*What you will do*: State the number of lines in the records that contain "back", with no other words.
***
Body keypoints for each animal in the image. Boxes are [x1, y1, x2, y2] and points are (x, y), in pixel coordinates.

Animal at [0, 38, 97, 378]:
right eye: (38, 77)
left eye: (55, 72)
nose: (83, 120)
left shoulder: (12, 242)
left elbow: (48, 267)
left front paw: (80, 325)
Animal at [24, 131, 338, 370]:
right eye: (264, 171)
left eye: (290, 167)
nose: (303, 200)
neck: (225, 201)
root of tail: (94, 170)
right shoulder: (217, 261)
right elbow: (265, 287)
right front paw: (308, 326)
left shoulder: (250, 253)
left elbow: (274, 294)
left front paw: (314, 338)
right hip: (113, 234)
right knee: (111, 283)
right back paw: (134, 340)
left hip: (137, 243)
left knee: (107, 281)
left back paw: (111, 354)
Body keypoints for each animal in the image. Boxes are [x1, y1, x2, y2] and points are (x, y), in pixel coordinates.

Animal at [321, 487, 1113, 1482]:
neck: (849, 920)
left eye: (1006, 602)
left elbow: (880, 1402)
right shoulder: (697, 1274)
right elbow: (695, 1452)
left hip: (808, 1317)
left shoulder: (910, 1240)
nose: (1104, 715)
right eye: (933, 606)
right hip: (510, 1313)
***
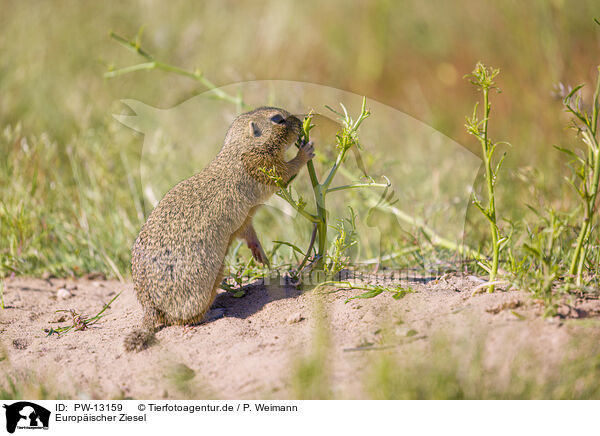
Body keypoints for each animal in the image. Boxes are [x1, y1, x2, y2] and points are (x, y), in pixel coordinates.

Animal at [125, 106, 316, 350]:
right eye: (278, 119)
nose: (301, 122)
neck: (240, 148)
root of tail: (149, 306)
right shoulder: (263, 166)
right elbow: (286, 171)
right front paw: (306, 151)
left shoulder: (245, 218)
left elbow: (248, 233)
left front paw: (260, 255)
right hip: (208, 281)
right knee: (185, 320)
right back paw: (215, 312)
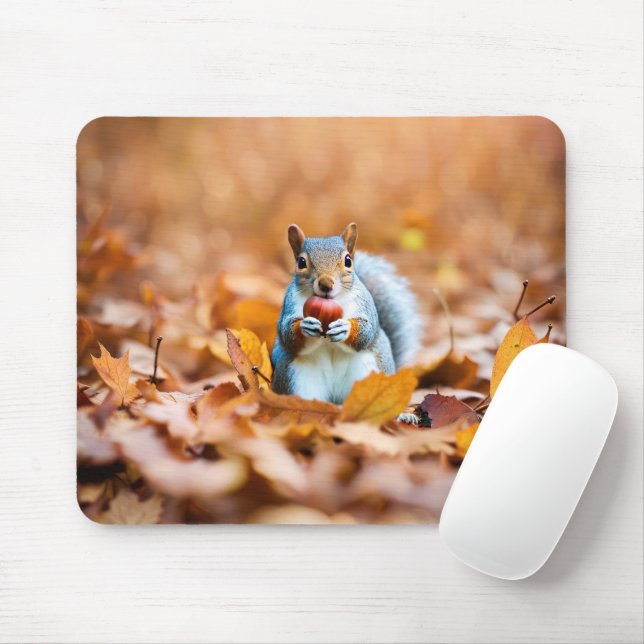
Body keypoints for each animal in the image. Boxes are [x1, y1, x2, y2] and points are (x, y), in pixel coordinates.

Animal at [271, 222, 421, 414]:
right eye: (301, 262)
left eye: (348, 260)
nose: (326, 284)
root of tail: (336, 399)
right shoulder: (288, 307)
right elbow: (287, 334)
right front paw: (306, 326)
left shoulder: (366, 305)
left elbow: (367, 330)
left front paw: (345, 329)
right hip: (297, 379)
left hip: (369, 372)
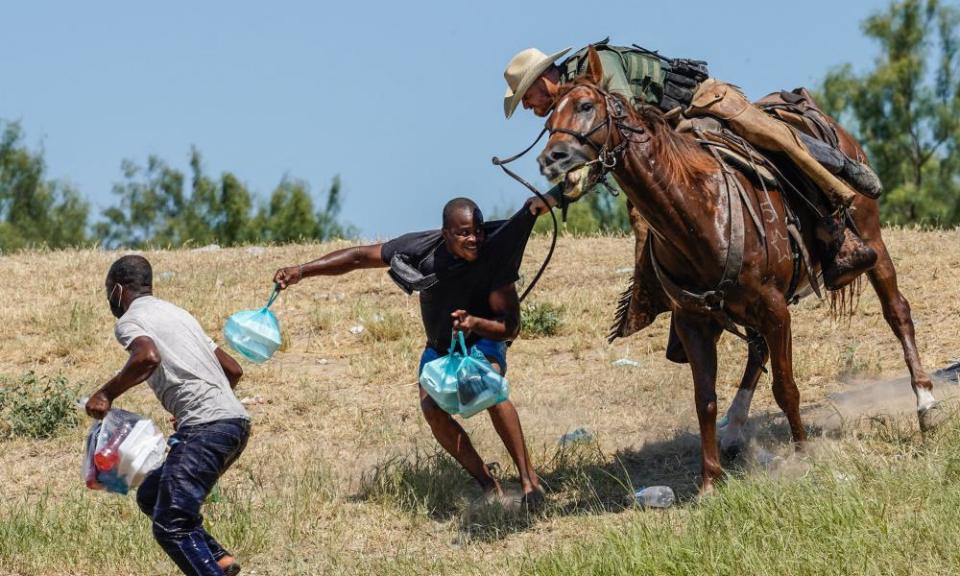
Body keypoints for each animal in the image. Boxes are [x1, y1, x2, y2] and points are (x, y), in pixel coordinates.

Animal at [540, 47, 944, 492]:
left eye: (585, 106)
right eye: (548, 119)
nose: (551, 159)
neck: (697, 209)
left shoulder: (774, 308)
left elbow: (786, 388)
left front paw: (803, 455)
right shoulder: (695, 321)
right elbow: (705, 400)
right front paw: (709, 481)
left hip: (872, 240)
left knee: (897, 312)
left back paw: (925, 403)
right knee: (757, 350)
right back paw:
***
*Result*: 5